Scalando qualche posizione ci imbattiamo in altre due Toyota, in particolare nella RAV4 (11,1 giorni) e nella Sienna (11,1 giorni), a dimostrazione che la produzione quasi non riesce a tenere il passo con la domanda. Fa impressione poi notare che dal sesto al decimo posto ci sono esclusivamente vetture giapponesi e coreane: Lexus RX 450h, Toyota RAV4 Hybrid, Toyota Corolla Hybrid, Kia Telluride, Kia Seltos. Probabilmente per le case orientali non è facile rifornire il territorio statunitense in questo periodo, e allo stesso tempo i clienti americani non sembrano voler demordere.

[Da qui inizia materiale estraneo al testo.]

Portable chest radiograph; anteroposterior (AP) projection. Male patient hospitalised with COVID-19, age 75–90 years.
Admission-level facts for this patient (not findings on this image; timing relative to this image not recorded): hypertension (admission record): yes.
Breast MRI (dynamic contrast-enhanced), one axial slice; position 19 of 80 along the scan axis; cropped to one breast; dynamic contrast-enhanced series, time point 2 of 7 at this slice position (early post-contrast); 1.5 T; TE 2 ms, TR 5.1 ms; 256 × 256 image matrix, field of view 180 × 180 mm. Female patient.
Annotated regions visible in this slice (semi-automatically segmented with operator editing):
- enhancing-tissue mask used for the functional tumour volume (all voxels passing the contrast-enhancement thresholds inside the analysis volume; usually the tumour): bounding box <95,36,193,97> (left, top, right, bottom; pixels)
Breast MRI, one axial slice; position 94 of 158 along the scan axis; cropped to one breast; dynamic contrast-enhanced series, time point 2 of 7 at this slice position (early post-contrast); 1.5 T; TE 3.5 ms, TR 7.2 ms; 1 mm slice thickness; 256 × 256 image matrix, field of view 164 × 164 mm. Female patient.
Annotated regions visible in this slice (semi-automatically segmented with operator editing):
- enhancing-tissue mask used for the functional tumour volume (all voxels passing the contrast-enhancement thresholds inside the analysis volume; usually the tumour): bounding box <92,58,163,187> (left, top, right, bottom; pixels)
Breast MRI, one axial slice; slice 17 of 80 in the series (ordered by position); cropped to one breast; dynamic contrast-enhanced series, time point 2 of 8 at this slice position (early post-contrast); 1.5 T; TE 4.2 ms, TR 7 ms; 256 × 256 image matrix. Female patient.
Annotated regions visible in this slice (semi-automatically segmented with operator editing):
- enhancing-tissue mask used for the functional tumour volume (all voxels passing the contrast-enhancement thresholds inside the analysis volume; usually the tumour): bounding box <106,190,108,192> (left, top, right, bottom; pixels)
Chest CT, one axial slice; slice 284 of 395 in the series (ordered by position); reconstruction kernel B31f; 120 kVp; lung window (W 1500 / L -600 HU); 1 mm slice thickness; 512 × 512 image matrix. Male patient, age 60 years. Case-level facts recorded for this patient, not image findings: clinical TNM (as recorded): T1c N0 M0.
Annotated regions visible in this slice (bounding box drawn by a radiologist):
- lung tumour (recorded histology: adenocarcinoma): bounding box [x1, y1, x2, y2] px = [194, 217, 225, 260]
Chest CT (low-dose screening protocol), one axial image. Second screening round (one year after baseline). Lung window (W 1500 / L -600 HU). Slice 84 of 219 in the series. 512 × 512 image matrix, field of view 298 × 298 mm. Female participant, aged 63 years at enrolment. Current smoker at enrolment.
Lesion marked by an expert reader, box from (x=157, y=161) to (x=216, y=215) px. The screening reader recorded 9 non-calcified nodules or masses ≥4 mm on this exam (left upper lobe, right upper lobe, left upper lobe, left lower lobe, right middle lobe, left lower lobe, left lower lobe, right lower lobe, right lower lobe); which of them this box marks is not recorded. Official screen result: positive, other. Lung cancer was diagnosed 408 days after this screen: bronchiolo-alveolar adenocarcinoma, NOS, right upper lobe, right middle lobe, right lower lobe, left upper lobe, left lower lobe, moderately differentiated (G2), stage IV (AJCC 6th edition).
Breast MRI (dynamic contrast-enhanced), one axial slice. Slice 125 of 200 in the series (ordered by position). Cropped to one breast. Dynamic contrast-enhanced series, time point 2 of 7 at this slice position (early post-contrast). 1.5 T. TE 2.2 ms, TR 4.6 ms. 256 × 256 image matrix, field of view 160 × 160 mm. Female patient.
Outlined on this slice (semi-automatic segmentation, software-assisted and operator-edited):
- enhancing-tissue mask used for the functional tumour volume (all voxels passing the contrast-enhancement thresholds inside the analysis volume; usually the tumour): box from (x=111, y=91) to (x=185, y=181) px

Come avrete notato voi stessi a risaltare è anche un altro elemento: il segmento di appartenenza delle macchine in lista. Sono i SUV infatti a fare gola in USA, anche per quanto concerne l'usato. Difatti in molti si sono visti costretti a ripiegare sulle auto di seconda mano a causa dell'assenza di prodotti nuovi di zecca, e come risultato è stata registrata una crescita considerevole dei prezzi.

Il contesto è quindi molto lontano dall'essere ottimale, e gli automobilisti non hanno mancato di esprimere il loro disagio in merito. Purtroppo però c'è ben poco da fare al momento, se non munirsi di tanta pazienza e attendere il giusto affare.